The court's ruling that Birmingham College of Food was liable to cover some of former employee Valerie Cook's enhanced pension, even though she retired the day before the college gained independent status, was hailed as a test case triumph by union leaders. Lawyers acting for Ms Cook confirmed that similar claims could follow from the many lecturers across the country who retired under similar circumstances. But employers immediately denied that the ruling held any significance for the sector as a whole, and said they expected the decision to be overturned on appeal.
The suit was brought by Ms Cook following a squabble between Birmingham City Council and the college over who was liable to cover enhanced pension payments for six years and 206 days.

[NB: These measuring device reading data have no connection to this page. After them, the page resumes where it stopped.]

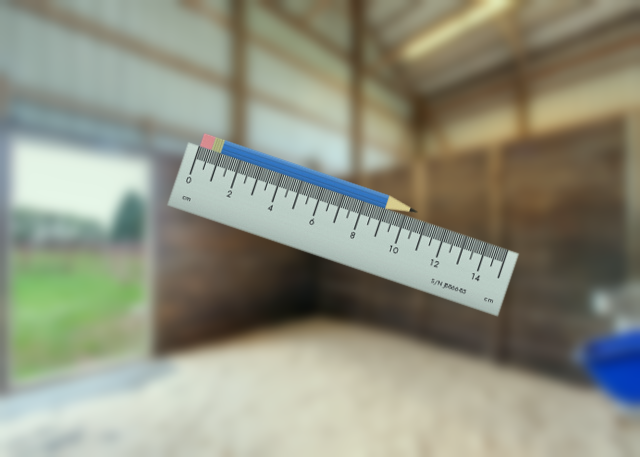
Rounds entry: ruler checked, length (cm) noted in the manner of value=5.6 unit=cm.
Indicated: value=10.5 unit=cm
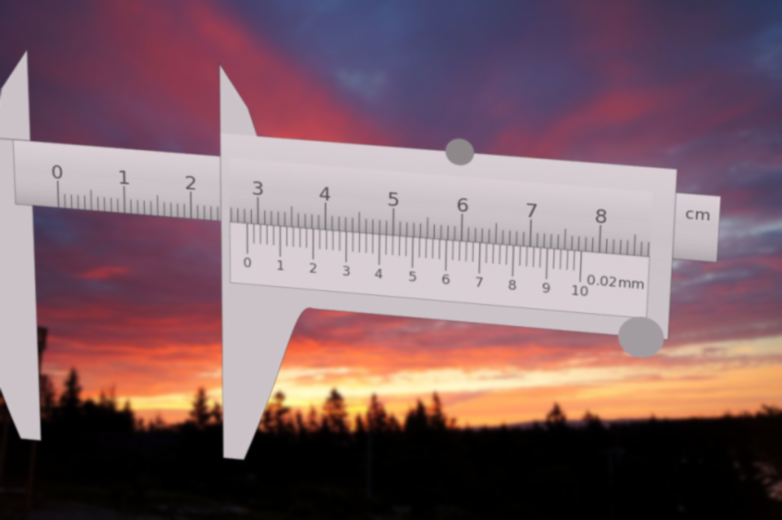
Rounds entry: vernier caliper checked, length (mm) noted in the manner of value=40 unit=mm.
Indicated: value=28.4 unit=mm
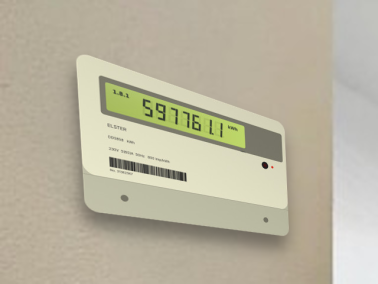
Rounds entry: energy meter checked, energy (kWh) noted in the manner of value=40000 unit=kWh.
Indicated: value=597761.1 unit=kWh
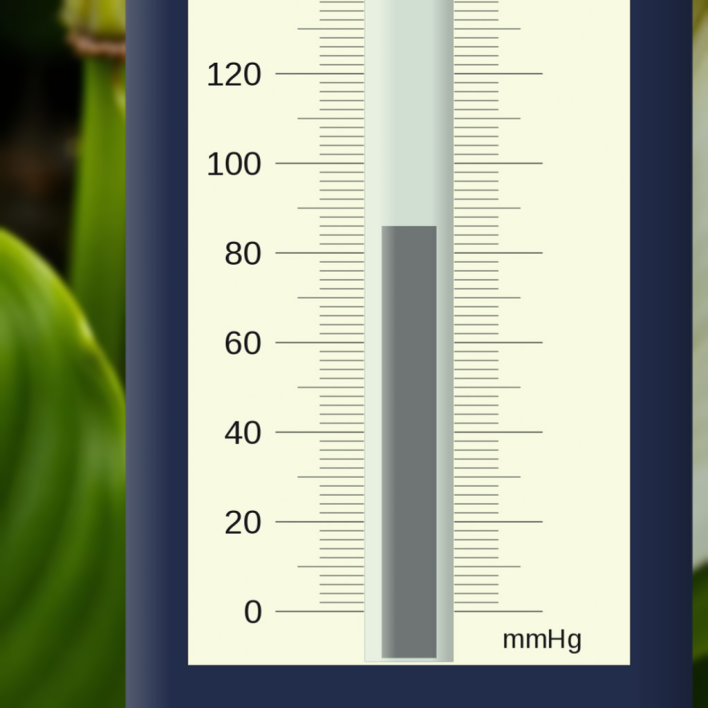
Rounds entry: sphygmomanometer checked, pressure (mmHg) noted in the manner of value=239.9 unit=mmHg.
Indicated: value=86 unit=mmHg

After the college transferred from local authority control, the city council agreed to pay just five years of the enhanced pension. The college claimed that responsibility for the remaining payments should fall to the council, since Ms Cook was no longer the college's employee "at the moment of transfer". But Cheri Booth QC, wife of Labour leader Tony Blair, representing the council, successfully argued that colleges were liable to honour contracts made with those employed up to the day before incorporation. Mr Justice Scott-Baker declared that the college should cover the additional one-year-and-206-days pension payments. Clive Howard, of London solicitors Russell Jones and Walker, acting for Ms Cook, said the college would be ordered to pay costs of "well into the thousands", and that other institutions could be faced with similar claims.
But the Colleges Employers' Forum said the particular circumstances of Ms Cook's case made it unlikely that a "flood of claims" would follow.